Kepemimpinan merupakan satu kebutuhan mendasar manusia. Di kalangan beberapa hewan --yang tentunya tidak berakal-- mereka juga membutuhkan satu pemimpin. Ini menunjukkan bahwa kepemimpinan merupakan satu hal yang alami. Satu sistem kepemimpinan yang diajarkan oleh Allah Ta'ala kepada manusia adalah taat kepada khalifah, yaitu kepada khalifatullah dan khalifaturrasul.

Sebagai manusia, dalam batas-batas tertentu, kita adalah khalifah. Seperti yang difirmankan oleh Allah Ta'ala,

...إِنِّي جَاعِلٌ فِي الْأَرْضِ خَلِيفَةً...

innii jaa'ilun(g) fil ardhi kholiifah

Yaitu maksudnya adalah sesungguhnya Aku (yakni Allah Ta'ala) adalah akan mengutus (manusia) menjadi khalifah atau pemimpin di muka bumi ini.
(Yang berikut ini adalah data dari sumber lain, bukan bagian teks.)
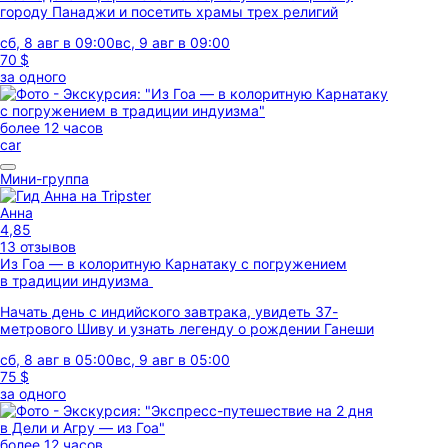
городу Панаджи и посетить храмы трех религий
сб, 8 авг в 09:00
вс, 9 авг в 09:00
70 $
за одного
более 12 часов
car
Мини-группа
Анна
4,85
13 отзывов
Из Гоа — в колоритную Карнатаку с погружением
в традиции индуизма
Начать день с индийского завтрака, увидеть 37-
метрового Шиву и узнать легенду о рождении Ганеши
сб, 8 авг в 05:00
вс, 9 авг в 05:00
75 $
за одного
более 12 часов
Jadi manusia dalam kadar tertentu adalah seorang khalifah atau pemimpinSatu organisasi terkecil dari kelompok manusia memerlukan imam atau pemimpin. Contohnya adalah keluarga. Seorang ayah adalah khalifah bagi keluarganya. Dengan adanya imam atau pemimpin keluarga maka kehidupan keluarga menjadi  terorganisir dengan baik. Jadi pemimpin merupakan satu fitrah bagi manusia.

Jika kita bisa amati bahwa umat Islam adalah sekelompok umat yang saat ini jumlahnya adalah terbanyak ke dua dunia. Jika umat ini tidak dipimpin oleh seorang khalifah, maka umat ini tidak akan bisa meraih kemajuan yang signifikan. Bahkan bisa jadi umat ini akan dipecah-belah oleh para musuh sehingga berperang satu sama-lain dan akhirnya bisa menjadi lemah. 

Allah Taala telah berjanji bahwa Dia akan menganugerahkan sistem kekhalifahan ini kepada orang yang beriman dan beramal shaleh. Iman dan amal shaleh hakiki itu hanya bisa diraih oleh orang-orang yang benar-benar menyamakan kata-katanya dengan amal. Dan juga menyamakan antara hati dan amalnya. Hal ini tentunya bisa dilakukan dengan jiwa pengorbanan.

Selain itu nikmat khalifah akan dianugerahkan mereka yang benar-benar berkeinginan dan sangat menghargai sistem ini. Mereka senantiasa mempersiapkan diri dengan ketaatan sempurna kepada sistem kekhalifahan. Mereka juga akan mempertahankan dengan segenap jiwa dan raga untuk tetap menjaga nikmat ini agar tetap berdiri diantara mereka.

Merupakan sunnah dari Rasulullah saw dan para Khulafaur-Rasyidin untuk melakukan janji setia kepada pemimpin. Beliau-beliau itu menyebut hal itu sebagai baiat. Para mukminin senantiasa melaksanakan baiat kepada Rasulullah saw dan khalifah saat itu untuk menunjukkan kesetiannya. Kaum mukminin yang setia itu menyerahkan dirinya untuk diawasi, tidak akan melakukan gugatan dan taat dalam kondisi senang maupun tidak senang dengan keputusan khalifah.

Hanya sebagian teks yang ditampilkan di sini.